__Directive__.
Filter these entries, keeping only lines that hold the word "pesawat".

+ + +

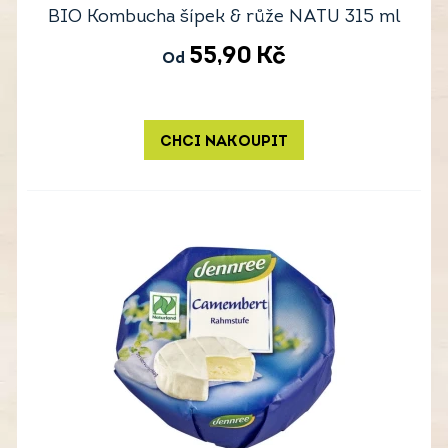
BIO Kombucha šípek & růže NATU 315 ml
55,90
Kč
Od
CHCI NAKOUPIT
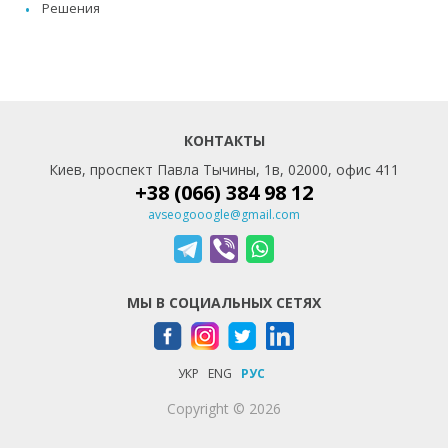
Решения
КОНТАКТЫ
Киев, проспект Павла Тычины, 1в, 02000, офис 411
+38 (066) 384 98 12
avseogooogle@gmail.com
МЫ В СОЦИАЛЬНЫХ СЕТЯХ
УКР
ENG
РУС
Copyright © 2026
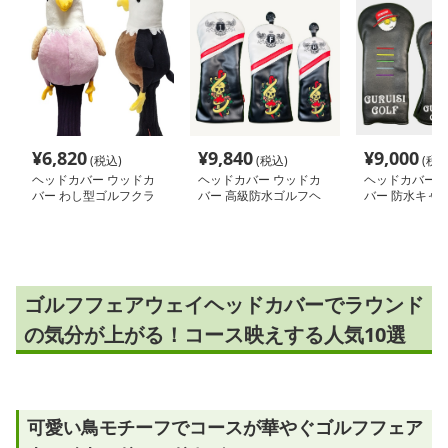
¥
6,820
¥
9,840
¥
9,000
(税込)
(税込)
(税込
ヘッドカバー ウッドカ
ヘッドカバー ウッドカ
ヘッドカバー 
バー わし型ゴルフクラ
バー 高級防水ゴルフヘ
バー 防水キャ
ブヘッドカバー
ッドカバー
柄ゴルフ保護カ
ゴルフフェアウェイヘッドカバーでラウンド
の気分が上がる！コース映えする人気10選
可愛い鳥モチーフでコースが華やぐゴルフフェア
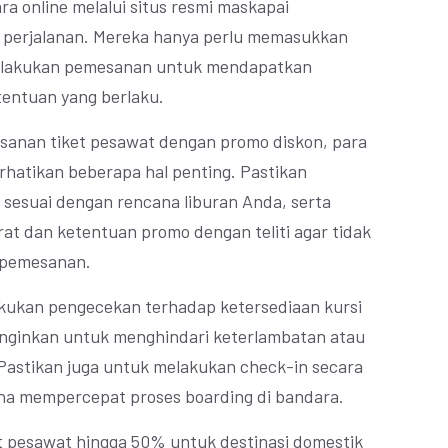
 online melalui situs resmi maskapai
i perjalanan. Mereka hanya perlu memasukkan
melakukan pemesanan untuk mendapatkan
tentuan yang berlaku.
anan tiket pesawat dengan promo diskon, para
hatikan beberapa hal penting. Pastikan
 sesuai dengan rencana liburan Anda, serta
at dan ketentuan promo dengan teliti agar tidak
n pemesanan.
lakukan pengecekan terhadap ketersediaan kursi
inginkan untuk menghindari keterlambatan atau
 Pastikan juga untuk melakukan check-in secara
na mempercepat proses boarding di bandara.
t pesawat hingga 50% untuk destinasi domestik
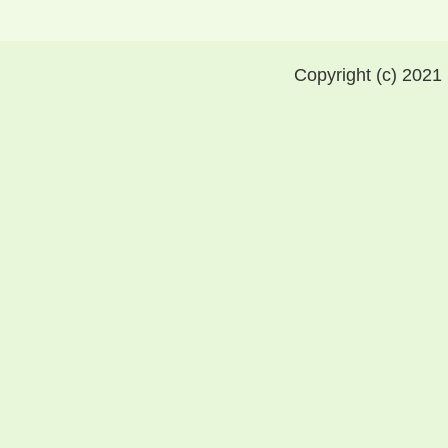
Copyright (c) 2021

+ + +

__Answer space__.
anan tiket pesawat dengan promo diskon, para
t pesawat hingga 50% untuk destinasi domestik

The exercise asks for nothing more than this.